Content starts

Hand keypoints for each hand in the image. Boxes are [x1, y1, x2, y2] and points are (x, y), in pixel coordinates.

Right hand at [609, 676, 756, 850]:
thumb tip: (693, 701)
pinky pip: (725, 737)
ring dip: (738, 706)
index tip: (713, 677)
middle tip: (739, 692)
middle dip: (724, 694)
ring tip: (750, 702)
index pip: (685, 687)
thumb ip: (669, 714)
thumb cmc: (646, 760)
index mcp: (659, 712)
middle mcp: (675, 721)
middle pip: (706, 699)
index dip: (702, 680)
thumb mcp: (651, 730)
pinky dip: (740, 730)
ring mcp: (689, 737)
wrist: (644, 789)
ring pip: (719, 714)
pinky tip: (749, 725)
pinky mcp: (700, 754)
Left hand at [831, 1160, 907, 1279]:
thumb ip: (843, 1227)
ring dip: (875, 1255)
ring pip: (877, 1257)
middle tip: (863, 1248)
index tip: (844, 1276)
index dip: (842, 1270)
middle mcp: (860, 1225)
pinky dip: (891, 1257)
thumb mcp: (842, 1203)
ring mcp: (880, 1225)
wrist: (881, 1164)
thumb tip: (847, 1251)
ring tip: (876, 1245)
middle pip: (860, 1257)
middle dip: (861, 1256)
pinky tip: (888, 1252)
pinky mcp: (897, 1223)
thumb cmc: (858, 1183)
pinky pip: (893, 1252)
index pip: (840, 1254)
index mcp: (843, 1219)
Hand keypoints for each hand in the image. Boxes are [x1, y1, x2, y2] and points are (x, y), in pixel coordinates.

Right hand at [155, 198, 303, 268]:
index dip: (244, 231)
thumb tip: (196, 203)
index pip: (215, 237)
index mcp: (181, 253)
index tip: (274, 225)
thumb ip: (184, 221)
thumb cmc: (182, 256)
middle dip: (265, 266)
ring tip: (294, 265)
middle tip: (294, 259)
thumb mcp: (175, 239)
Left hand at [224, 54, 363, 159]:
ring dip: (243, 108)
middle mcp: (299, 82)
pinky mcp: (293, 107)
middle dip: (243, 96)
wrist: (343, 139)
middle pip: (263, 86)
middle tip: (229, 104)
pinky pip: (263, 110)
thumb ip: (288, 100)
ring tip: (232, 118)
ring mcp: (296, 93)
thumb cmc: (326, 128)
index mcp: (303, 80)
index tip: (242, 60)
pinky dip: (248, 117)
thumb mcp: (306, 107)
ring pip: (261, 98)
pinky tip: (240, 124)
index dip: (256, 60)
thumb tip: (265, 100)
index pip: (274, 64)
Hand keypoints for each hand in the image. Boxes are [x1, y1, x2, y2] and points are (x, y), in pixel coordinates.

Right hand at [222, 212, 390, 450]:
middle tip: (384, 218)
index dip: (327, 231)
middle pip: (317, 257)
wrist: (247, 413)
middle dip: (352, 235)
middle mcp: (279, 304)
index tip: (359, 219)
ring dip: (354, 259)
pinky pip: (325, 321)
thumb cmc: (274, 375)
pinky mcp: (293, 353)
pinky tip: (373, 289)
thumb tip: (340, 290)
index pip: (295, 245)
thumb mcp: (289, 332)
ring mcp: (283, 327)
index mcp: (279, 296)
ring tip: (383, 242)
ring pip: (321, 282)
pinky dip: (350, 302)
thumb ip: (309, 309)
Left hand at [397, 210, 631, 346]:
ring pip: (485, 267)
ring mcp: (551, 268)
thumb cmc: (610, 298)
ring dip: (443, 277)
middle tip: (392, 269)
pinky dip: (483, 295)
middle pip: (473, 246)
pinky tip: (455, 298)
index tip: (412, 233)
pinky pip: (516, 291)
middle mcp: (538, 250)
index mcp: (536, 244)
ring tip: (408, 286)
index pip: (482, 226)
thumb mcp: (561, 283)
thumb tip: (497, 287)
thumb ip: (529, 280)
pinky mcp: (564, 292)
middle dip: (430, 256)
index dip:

Content ends

- [Task to complete]:
Retype exactly the lines above, from the one with "thumb ip: (309, 309)" through the one with "index mcp: (536, 244)", inclusive.

- [Completed task]:
thumb ip: (309, 309)
Left hand at [397, 210, 631, 346]:
ring pip: (485, 267)
ring mcp: (551, 268)
thumb cmc: (610, 298)
ring dip: (443, 277)
middle tip: (392, 269)
pinky dip: (483, 295)
middle pip: (473, 246)
pinky tip: (455, 298)
index tip: (412, 233)
pinky pip: (516, 291)
middle mcp: (538, 250)
index mcp: (536, 244)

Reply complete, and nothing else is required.